The subsequent lockdown foolishness by the government and their wage subsidies, and now further payments under consideration, should not be seen as subsidising landlords, as Andrew Little has said. Landlords are well versed in dealing with retailer problems and don’t need the government’s intervention.
Aside from that, why pick on them? Why not demand the shoe shop’s suppliers provide stock at half price, so too the electricity supplier, the rating authority and so on? Politicians and public servants are not au fait with these issues and should stay out of it.
A final thought on prime CBD buildings is as with shopping centres most are owned by either public companies or Funds, their ultimate ownership beneficiaries being mum and dad superannuant savers.
These are the people hurt by unnecessary clumsy government intervention.
My company, is the largest NZ privately owned CBD building owner but we’re oddities outside of the capital. There’s a higher degree of private ownership in Wellington than any city I’m aware of in New Zealand, Australia, Britain etc. That’s because of misplaced earthquake concerns, but that’s another issue.
PROVINCIAL AND SUBURBAN SHOPS
These are invariably owned by mum and dad small investors. Investment is about trying to read the future. These owners are not investment sophisticates and will all ultimately get burned.
Currently half the world’s population live in cities. Projections are uniform worldwide that this will rise to 75% in another 25 yrs.
In its wake will be ghost towns full of empty shops. You can see that already when driving around New Zealand, but it’s the same situation globally.
Small investors are sucked in by the cheap entry price and high yield, both factors which should ring alarm bells.
But note this.
Our principal newspapers at least twice weekly run 2, 3 and sometimes more full pages display advertisements listing many dozens of small commercial and industrial buildings for sale. These days a high percentage are located in doomed provincial locations.
You will rarely see a main city offering and the exceptions are nearly always dogs. Top major investment buildings that come on the market are never advertised as there’s no need, commercial agents knowing who their buyers will be.
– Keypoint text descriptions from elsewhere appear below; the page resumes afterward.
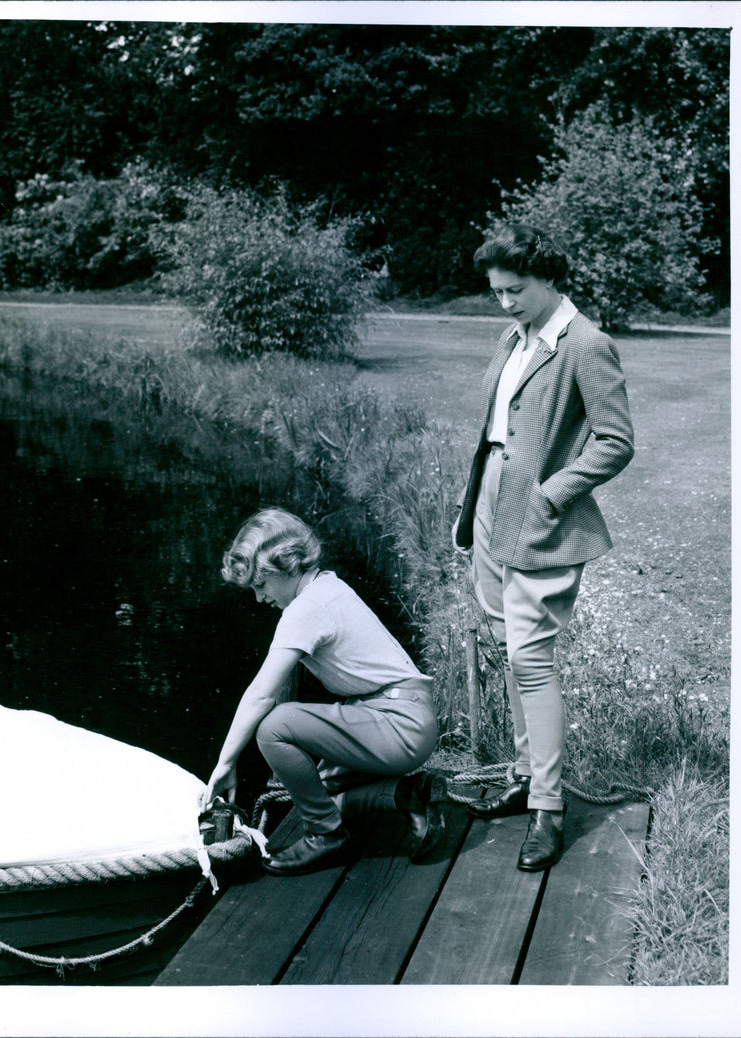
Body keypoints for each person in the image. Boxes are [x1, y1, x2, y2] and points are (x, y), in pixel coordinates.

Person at [454, 223, 634, 871]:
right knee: (509, 653)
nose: (505, 302)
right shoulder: (514, 336)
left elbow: (615, 441)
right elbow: (500, 429)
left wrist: (556, 491)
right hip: (490, 509)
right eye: (497, 292)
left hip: (543, 518)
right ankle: (528, 777)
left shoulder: (587, 344)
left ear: (549, 277)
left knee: (531, 661)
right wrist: (479, 503)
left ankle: (549, 811)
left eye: (515, 290)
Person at [201, 507, 446, 876]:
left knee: (274, 726)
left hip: (400, 725)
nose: (258, 598)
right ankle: (406, 794)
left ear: (285, 567)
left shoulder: (307, 608)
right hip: (401, 715)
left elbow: (261, 695)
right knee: (317, 791)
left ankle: (325, 836)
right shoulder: (326, 586)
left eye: (260, 585)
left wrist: (225, 763)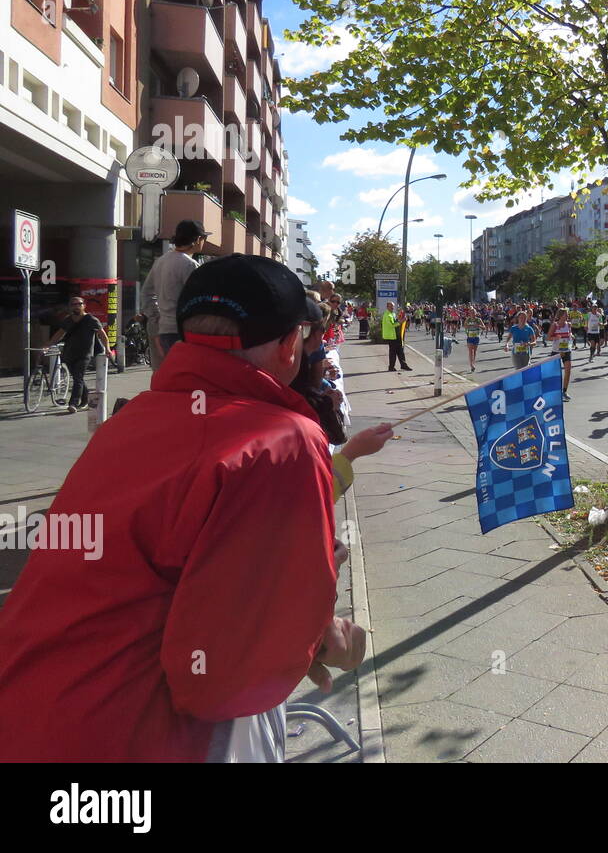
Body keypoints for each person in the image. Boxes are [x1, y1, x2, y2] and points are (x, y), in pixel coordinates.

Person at [0, 254, 392, 762]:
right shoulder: (281, 440)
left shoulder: (131, 419)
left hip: (32, 716)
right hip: (140, 738)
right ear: (291, 344)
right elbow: (222, 682)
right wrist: (322, 633)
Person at [141, 219, 209, 367]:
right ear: (197, 239)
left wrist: (156, 316)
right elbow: (199, 300)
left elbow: (146, 293)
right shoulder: (190, 265)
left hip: (164, 329)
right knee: (185, 376)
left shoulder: (161, 261)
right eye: (204, 238)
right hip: (183, 332)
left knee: (167, 374)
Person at [44, 295, 111, 412]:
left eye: (79, 304)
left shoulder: (91, 319)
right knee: (77, 377)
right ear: (70, 307)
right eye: (73, 304)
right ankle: (86, 399)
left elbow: (103, 335)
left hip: (85, 354)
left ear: (84, 306)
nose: (76, 306)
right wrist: (48, 345)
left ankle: (73, 403)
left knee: (78, 376)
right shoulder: (68, 320)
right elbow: (59, 334)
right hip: (70, 353)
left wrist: (108, 349)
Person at [549, 307, 574, 399]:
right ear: (561, 315)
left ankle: (564, 391)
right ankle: (554, 391)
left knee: (568, 371)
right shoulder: (554, 325)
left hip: (567, 350)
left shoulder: (569, 324)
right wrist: (555, 337)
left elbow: (570, 333)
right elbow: (548, 337)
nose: (567, 316)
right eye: (565, 314)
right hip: (556, 351)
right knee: (555, 372)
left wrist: (572, 336)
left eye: (567, 314)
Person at [381, 302, 412, 372]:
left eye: (393, 307)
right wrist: (401, 321)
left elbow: (395, 320)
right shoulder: (387, 315)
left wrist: (399, 318)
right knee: (393, 352)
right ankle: (391, 367)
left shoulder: (392, 313)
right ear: (387, 307)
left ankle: (403, 365)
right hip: (391, 336)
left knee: (400, 351)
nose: (392, 308)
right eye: (391, 307)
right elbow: (392, 325)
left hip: (395, 335)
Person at [463, 307, 483, 372]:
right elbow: (465, 326)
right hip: (470, 337)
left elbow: (484, 327)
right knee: (470, 351)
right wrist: (468, 326)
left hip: (476, 337)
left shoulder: (478, 320)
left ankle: (473, 362)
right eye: (471, 312)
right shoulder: (468, 319)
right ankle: (471, 365)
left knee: (474, 351)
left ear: (476, 313)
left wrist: (478, 326)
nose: (472, 313)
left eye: (474, 312)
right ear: (469, 313)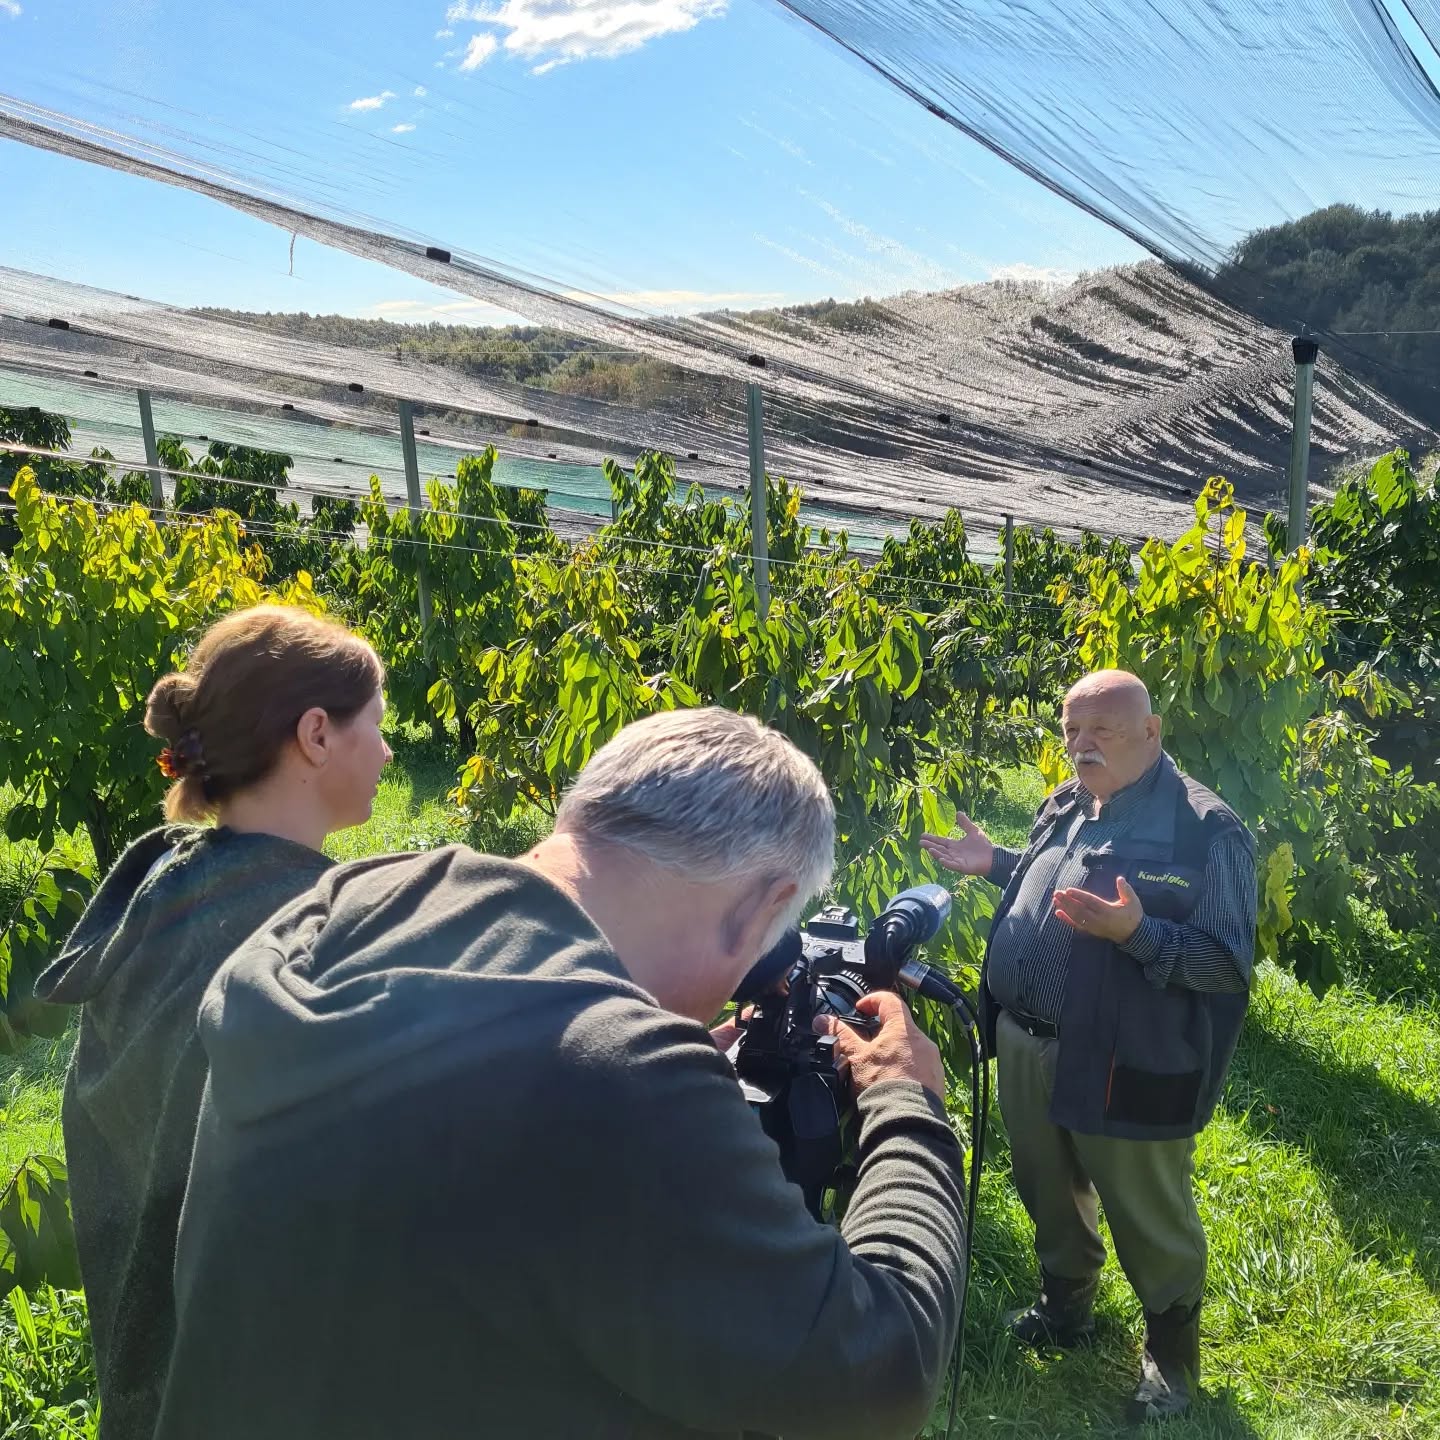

But also note this. Outside of the Sydney Morning Herald Saturday edition you will not find such advertising anywhere in the world. In short, the desire to own commercial property is a New Zealand peculiarity.
There are literally several hundred thousand commercial buildings in New Zealand. 99% of them represent bad investing and constantly declining value. That said, it’s a totally improper use of government money to prop them up.
My company both here and abroad were eligible for salary supplementation during the lockdown. We wouldn’t dream of taking it because we can afford not to, so too many of the parasite larger outfits the press have been exposing who joyfully put their hand up.
Conversely, we don’t want the government interfering in our handling of troubled retailers. We are well used to that. When trends change such as for example the now troubled dress shops, we release tenants from their obligation and don’t pursue them in such genuine hardship cases, notwithstanding personal guarantees.
I bought my first retail building way back in 1962. Over the subsequent years I’ve owned over 1000 retail premises in over 50 cities in five countries.
There was a time when this was smart investing. It’s certainly not now.
But here’s the puzzle. Over those near six decades we’ve experienced heaps of occasions when lessees have sought rental reductions, sometimes backing such pleas with their accounts.
But never once in those six decades has a retailer come to us and said we’re doing an awful lot better than anticipated. Please can we have an increase in rent?
How do we handle these? Simple. We tell them if they can’t crack it then see a commercial leasing agent who will find a replacement lessee, as provided for in their lease.
I say it again. The government’s unfamiliarity with the commercial world has seen them make some hugely unwise steps, splashing money around willy-nilly.
There will be a time of reckoning for them and the nation and it doesn’t auger well.